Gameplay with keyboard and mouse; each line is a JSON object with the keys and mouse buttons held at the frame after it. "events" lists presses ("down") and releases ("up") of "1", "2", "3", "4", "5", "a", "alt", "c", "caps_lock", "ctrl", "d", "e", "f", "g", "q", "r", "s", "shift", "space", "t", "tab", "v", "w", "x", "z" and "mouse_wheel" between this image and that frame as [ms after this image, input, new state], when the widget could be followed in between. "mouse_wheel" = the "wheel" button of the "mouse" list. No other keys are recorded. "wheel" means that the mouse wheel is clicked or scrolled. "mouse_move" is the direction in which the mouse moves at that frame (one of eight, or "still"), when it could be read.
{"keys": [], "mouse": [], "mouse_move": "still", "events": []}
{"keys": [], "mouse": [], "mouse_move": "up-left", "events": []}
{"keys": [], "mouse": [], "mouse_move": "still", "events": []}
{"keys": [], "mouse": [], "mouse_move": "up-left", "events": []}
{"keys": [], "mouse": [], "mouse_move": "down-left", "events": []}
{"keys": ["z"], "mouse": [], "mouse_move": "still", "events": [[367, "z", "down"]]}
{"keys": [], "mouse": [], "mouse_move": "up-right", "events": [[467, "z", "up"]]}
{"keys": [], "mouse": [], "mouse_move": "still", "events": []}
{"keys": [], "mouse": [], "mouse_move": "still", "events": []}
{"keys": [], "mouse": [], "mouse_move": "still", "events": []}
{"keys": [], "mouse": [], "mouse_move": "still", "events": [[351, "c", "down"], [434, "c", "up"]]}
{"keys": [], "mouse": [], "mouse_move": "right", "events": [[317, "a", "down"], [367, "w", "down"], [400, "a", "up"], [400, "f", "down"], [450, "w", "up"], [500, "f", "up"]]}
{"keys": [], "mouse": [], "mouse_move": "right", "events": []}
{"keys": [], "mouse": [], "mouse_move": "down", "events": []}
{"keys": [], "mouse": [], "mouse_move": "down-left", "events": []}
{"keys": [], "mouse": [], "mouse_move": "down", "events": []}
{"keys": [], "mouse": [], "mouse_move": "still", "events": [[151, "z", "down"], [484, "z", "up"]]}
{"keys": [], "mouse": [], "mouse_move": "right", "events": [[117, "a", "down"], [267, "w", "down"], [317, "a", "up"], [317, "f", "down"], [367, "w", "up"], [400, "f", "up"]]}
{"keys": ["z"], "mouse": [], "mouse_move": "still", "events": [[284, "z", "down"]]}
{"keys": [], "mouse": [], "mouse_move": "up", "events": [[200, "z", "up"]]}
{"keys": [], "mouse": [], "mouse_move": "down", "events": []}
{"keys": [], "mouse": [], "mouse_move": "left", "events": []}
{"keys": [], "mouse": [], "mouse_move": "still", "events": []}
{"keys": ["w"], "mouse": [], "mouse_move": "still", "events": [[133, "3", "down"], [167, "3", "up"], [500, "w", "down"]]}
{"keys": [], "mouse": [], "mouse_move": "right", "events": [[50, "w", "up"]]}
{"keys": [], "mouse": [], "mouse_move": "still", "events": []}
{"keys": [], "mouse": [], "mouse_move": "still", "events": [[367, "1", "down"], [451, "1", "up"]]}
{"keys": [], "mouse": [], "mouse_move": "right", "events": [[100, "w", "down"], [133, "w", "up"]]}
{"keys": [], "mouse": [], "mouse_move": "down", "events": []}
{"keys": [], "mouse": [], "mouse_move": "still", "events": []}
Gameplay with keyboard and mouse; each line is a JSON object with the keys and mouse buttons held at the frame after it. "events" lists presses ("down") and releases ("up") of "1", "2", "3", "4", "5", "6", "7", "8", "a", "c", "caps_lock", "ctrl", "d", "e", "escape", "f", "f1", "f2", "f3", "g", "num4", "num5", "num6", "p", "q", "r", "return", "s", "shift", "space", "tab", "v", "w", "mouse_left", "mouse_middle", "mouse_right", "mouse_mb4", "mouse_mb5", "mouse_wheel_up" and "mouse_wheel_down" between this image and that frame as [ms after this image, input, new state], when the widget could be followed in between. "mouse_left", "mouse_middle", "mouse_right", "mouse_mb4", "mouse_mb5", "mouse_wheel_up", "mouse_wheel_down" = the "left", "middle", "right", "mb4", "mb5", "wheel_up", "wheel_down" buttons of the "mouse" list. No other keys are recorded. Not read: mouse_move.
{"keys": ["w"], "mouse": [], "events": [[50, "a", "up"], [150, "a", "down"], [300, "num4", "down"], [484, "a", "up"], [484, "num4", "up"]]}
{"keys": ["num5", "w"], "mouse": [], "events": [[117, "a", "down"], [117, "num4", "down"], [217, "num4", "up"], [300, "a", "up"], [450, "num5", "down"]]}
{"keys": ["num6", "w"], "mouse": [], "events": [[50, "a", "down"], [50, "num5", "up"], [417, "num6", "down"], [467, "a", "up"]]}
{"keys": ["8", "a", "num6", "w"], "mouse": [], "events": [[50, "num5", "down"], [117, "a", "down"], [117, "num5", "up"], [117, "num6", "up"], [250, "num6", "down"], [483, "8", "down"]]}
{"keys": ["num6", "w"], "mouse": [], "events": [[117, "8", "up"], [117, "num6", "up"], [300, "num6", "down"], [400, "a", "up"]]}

§

● **PROBLEM**
Transcribe the data exactly.

● **ANSWER TO THE PROBLEM**
Gameplay with keyboard and mouse; each line is a JSON object with the keys and mouse buttons held at the frame after it. "events" lists presses ("down") and releases ("up") of "1", "2", "3", "4", "5", "a", "alt", "c", "caps_lock", "ctrl", "d", "e", "f", "g", "q", "r", "s", "shift", "space", "t", "tab", "v", "w", "x", "z" and "mouse_wheel" between this image and that frame as [ms after this image, input, new state], when the widget could be followed in between. "mouse_wheel" = the "wheel" button of the "mouse" list. No other keys are recorded. "wheel" means that the mouse wheel is clicked or scrolled. "mouse_move" is the direction in which the mouse moves at that frame (one of eight, or "still"), when it could be read.
{"keys": [], "mouse": [], "mouse_move": "still", "events": []}
{"keys": [], "mouse": [], "mouse_move": "up-left", "events": []}
{"keys": [], "mouse": [], "mouse_move": "still", "events": []}
{"keys": [], "mouse": [], "mouse_move": "up-left", "events": []}
{"keys": [], "mouse": [], "mouse_move": "down-left", "events": []}
{"keys": ["z"], "mouse": [], "mouse_move": "still", "events": [[367, "z", "down"]]}
{"keys": [], "mouse": [], "mouse_move": "up-right", "events": [[467, "z", "up"]]}
{"keys": [], "mouse": [], "mouse_move": "still", "events": []}
{"keys": [], "mouse": [], "mouse_move": "still", "events": []}
{"keys": [], "mouse": [], "mouse_move": "still", "events": []}
{"keys": [], "mouse": [], "mouse_move": "still", "events": [[351, "c", "down"], [434, "c", "up"]]}
{"keys": [], "mouse": [], "mouse_move": "right", "events": [[317, "a", "down"], [367, "w", "down"], [400, "a", "up"], [400, "f", "down"], [450, "w", "up"], [500, "f", "up"]]}
{"keys": [], "mouse": [], "mouse_move": "right", "events": []}
{"keys": [], "mouse": [], "mouse_move": "down", "events": []}
{"keys": [], "mouse": [], "mouse_move": "down-left", "events": []}
{"keys": [], "mouse": [], "mouse_move": "down", "events": []}
{"keys": [], "mouse": [], "mouse_move": "still", "events": [[151, "z", "down"], [484, "z", "up"]]}
{"keys": [], "mouse": [], "mouse_move": "right", "events": [[117, "a", "down"], [267, "w", "down"], [317, "a", "up"], [317, "f", "down"], [367, "w", "up"], [400, "f", "up"]]}
{"keys": ["z"], "mouse": [], "mouse_move": "still", "events": [[284, "z", "down"]]}
{"keys": [], "mouse": [], "mouse_move": "up", "events": [[200, "z", "up"]]}
{"keys": [], "mouse": [], "mouse_move": "down", "events": []}
{"keys": [], "mouse": [], "mouse_move": "left", "events": []}
{"keys": [], "mouse": [], "mouse_move": "still", "events": []}
{"keys": ["w"], "mouse": [], "mouse_move": "still", "events": [[133, "3", "down"], [167, "3", "up"], [500, "w", "down"]]}
{"keys": [], "mouse": [], "mouse_move": "right", "events": [[50, "w", "up"]]}
{"keys": [], "mouse": [], "mouse_move": "still", "events": []}
{"keys": [], "mouse": [], "mouse_move": "still", "events": [[367, "1", "down"], [451, "1", "up"]]}
{"keys": [], "mouse": [], "mouse_move": "right", "events": [[100, "w", "down"], [133, "w", "up"]]}
{"keys": [], "mouse": [], "mouse_move": "down", "events": []}
{"keys": [], "mouse": [], "mouse_move": "still", "events": []}
Gameplay with keyboard and mouse; each line is a JSON object with the keys and mouse buttons held at the frame after it. "events" lists presses ("down") and releases ("up") of "1", "2", "3", "4", "5", "6", "7", "8", "a", "c", "caps_lock", "ctrl", "d", "e", "escape", "f", "f1", "f2", "f3", "g", "num4", "num5", "num6", "p", "q", "r", "return", "s", "shift", "space", "tab", "v", "w", "mouse_left", "mouse_middle", "mouse_right", "mouse_mb4", "mouse_mb5", "mouse_wheel_up" and "mouse_wheel_down" between this image and that frame as [ms after this image, input, new state], when the widget could be followed in between. "mouse_left", "mouse_middle", "mouse_right", "mouse_mb4", "mouse_mb5", "mouse_wheel_up", "mouse_wheel_down" = the "left", "middle", "right", "mb4", "mb5", "wheel_up", "wheel_down" buttons of the "mouse" list. No other keys are recorded. Not read: mouse_move.
{"keys": ["w"], "mouse": [], "events": [[50, "a", "up"], [150, "a", "down"], [300, "num4", "down"], [484, "a", "up"], [484, "num4", "up"]]}
{"keys": ["num5", "w"], "mouse": [], "events": [[117, "a", "down"], [117, "num4", "down"], [217, "num4", "up"], [300, "a", "up"], [450, "num5", "down"]]}
{"keys": ["num6", "w"], "mouse": [], "events": [[50, "a", "down"], [50, "num5", "up"], [417, "num6", "down"], [467, "a", "up"]]}
{"keys": ["8", "a", "num6", "w"], "mouse": [], "events": [[50, "num5", "down"], [117, "a", "down"], [117, "num5", "up"], [117, "num6", "up"], [250, "num6", "down"], [483, "8", "down"]]}
{"keys": ["num6", "w"], "mouse": [], "events": [[117, "8", "up"], [117, "num6", "up"], [300, "num6", "down"], [400, "a", "up"]]}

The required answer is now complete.